White Noise, Autocorrelation and Seasonal Decomposition

Time Series Definition

In this course we are interested are mostly univariate discrete-time series which may be denoted by \(\{z_t\}\) or more explicitly \(z_1, z_2, \ldots\). Sometimes we may consider bivariate time series \((x_t, y_t), t=1,2,\ldots\) or more general \(k\)-variate time series \((x_{t,j}), t=1,2,\ldots; j=1,\ldots,k\).

The data generating mechanism is assumed to be some probability model. In the simplest case, we may assume an infinite normal distribution which in the univariate case simply means that for any \(T\) and any real \(\alpha_1,\ldots,\alpha_T\) then \(\alpha_1 z_1 + \ldots + \alpha_T z_T\) is normally distributed. In many cases the normal assumption works very well as an approximation.

Two important illustrative examples of time series models are the white noise model and random walk with deterministic drift.

White noise time series

We assume that \(z_t, t=1,2,\ldots\) is a collection of independent and identically distributed random variables. Often we may also assume that these variables are centered to have mean zero, so \({\rm E}\{z_t\} = 0, t=1,2,\ldots\) and \({\rm Var}(z_t) = \sigma_z^2\). When this distribution is normal, the term Gaussian white noise is used.

The term white noise arose in electrical engineering where it is useful to decompose a time series into a series of random sinuosids. For white noise, the expected amplitudes are equal at all frequencies just like when ordinary “white” light is decomposed by a prism into the familiar ROYGBIV spectrum.

Sometimes more general definitions of white noise are used so the only requirements are that of constant mean, constant variance and uncorrelatedness. These assumptions may be written, \({\rm E}\{z_t\} = 0\), \({\rm Var}\{z_t\} = \sigma_z^2\) and \({\rm Cov}\{z_t, z_s\} = 0, t \ne s; t,s=1,2,\ldots\)

The infinite dimensionsal collection of random variables that comprise the time series are known as an ensemble which is the counterpart of sample space in mathematical statistics.

In practice we obtain \(T\) consecutive observations of a time series, \(z_t, t=1,\ldots,T\). Our methods are most useful when \(T \ge 50\) and preferably \(T \ge 100\). This is a desirable sample size, not an absolute requirement since we must often deal with shorter time series. Four examples of Gaussian white noise with mean 100 and standard deviation 15 with \(T = 50\) are shown below.

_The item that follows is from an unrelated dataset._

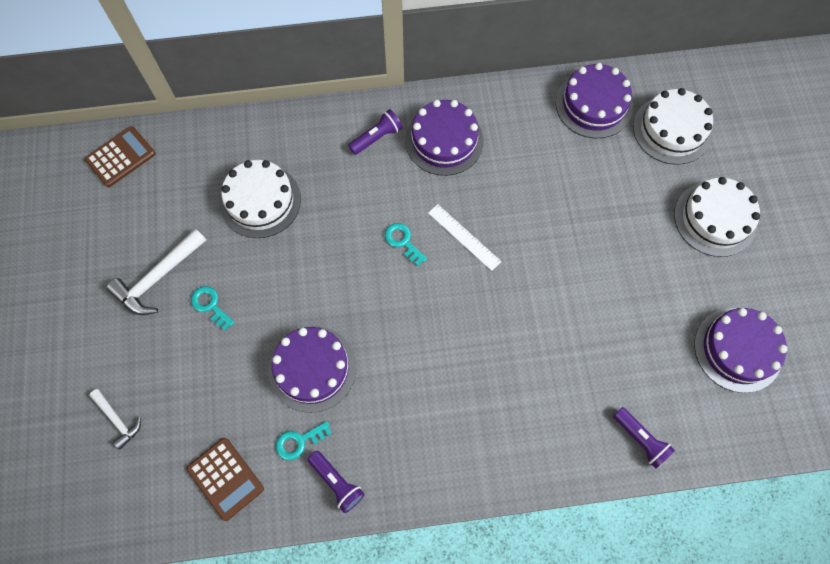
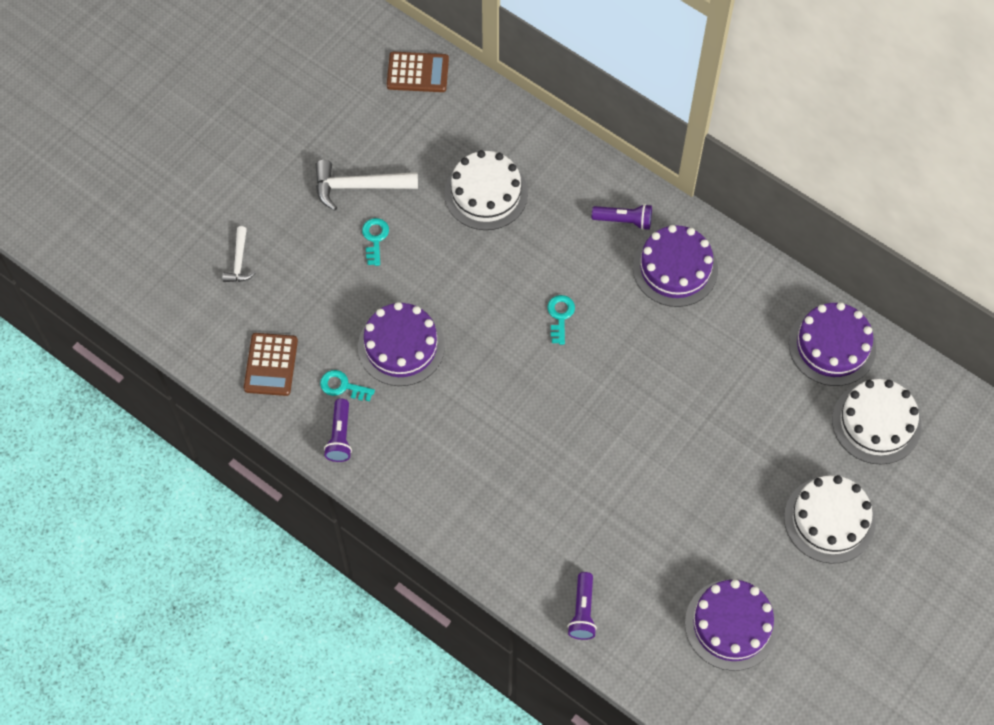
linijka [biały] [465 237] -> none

Optimal Prediction and Prediction Intervals

Given an observed a time series \(z_t\) for \(t=1,\ldots,T\), the optimal forecast for a future value of the time series, \(z_{T+\ell},\ \ell \ge 1\) is the expected value under the model conditional on the observed data \(z_1, \ldots, z_T\). The optimal forecast is denoted by \(z_T(\ell)\). This notation indicated that \(z_T(\ell)\) is the optimal forecast for the future value at forecast origin time \(T\) and lead time \(\ell\).

For the simple example of Gaussian white noise with mean 100 and standard deviation 15, \(z_T(\ell) = 100\) for all \(\ell \ge 1\) and its variance is denoted \(V_\ell\) and \(V_\ell = 15^2, \ell = 1, 2, \ldots\).

Under the normality assumption the \(1-\alpha\) prediction interval for \(z_T(\ell)\) is \(z_T(\ell) \pm \Phi^{-1}(1-\alpha/2) \sqrt{V_{\ell}}\), where \(\Phi^{-1}(z)\) is the inverse normal CDF. In time series prediction we may consider intervals corresponding to 50%, 75% and 95% corresponding to \(\alpha=0.5, 0.25, 0.05\) and \(\Phi^{-1}(1-\alpha/2)\) corresponding then to 0.67, 1.15, 1.96.

Under more general distributional assumptions than normality, the prediction intervals may be estimated using a parametric bootstrap.

Stationary Time Series, ACVF and ACF

The time series \(z_t, t=1,2,\ldots\) is stationary if and only if its mean and variance exists and \(\gamma_k = {\rm Cov}(z_t, z_{t-k})\) exists and does not depend on \(t\). The function \(\gamma_k, k = 0, \pm 1, \pm 2, ...\) is called the theoretical autocovariance function (TACVF). In many applications we will use the autocorrelation function. The theoretical autocorrelation function (TACF) is defined by

\[\rho_k = \frac{\gamma_k}{\gamma_0}.\]

For white noise \(\rho_k = 0,\ k \ne 0\) and \(\rho_0 = 1\).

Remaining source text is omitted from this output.